*** Opening of Input data ***

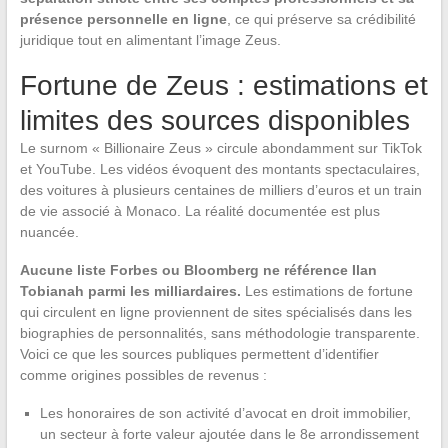
présence personnelle en ligne
, ce qui préserve sa crédibilité
juridique tout en alimentant l’image Zeus.
Fortune de Zeus : estimations et
limites des sources disponibles
Le surnom « Billionaire Zeus » circule abondamment sur TikTok
et YouTube. Les vidéos évoquent des montants spectaculaires,
des voitures à plusieurs centaines de milliers d’euros et un train
de vie associé à Monaco. La réalité documentée est plus
nuancée.
Aucune liste Forbes ou Bloomberg ne référence Ilan
Tobianah parmi les milliardaires.
Les estimations de fortune
qui circulent en ligne proviennent de sites spécialisés dans les
biographies de personnalités, sans méthodologie transparente.
Voici ce que les sources publiques permettent d’identifier
comme origines possibles de revenus :
Les honoraires de son activité d’avocat en droit immobilier,
un secteur à forte valeur ajoutée dans le 8e arrondissement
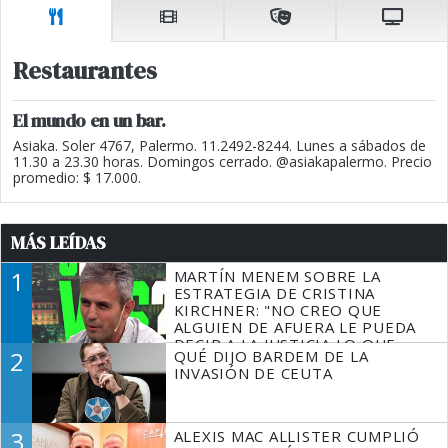
Restaurantes
El mundo en un bar.
Asiaka. Soler 4767, Palermo. 11.2492-8244. Lunes a sábados de
11.30 a 23.30 horas. Domingos cerrado. @asiakapalermo. Precio
promedio: $ 17.000.
MÁS LEÍDAS
1
MARTÍN MENEM SOBRE LA
ESTRATEGIA DE CRISTINA
KIRCHNER: "NO CREO QUE
ALGUIEN DE AFUERA LE PUEDA
DECIR A LA JUSTICIA LO QUE
2
QUÉ DIJO BARDEM DE LA
TIENE QUE HACER"
INVASIÓN DE CEUTA
3
ALEXIS MAC ALLISTER CUMPLIÓ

*** Close of Input data ***

■ **Work request**
Whenever the string "Zeus" turns up in a line above, copy that line out.

■ **Completed task**
juridique tout en alimentant l’image Zeus.
Fortune de Zeus : estimations et
Le surnom « Billionaire Zeus » circule abondamment sur TikTok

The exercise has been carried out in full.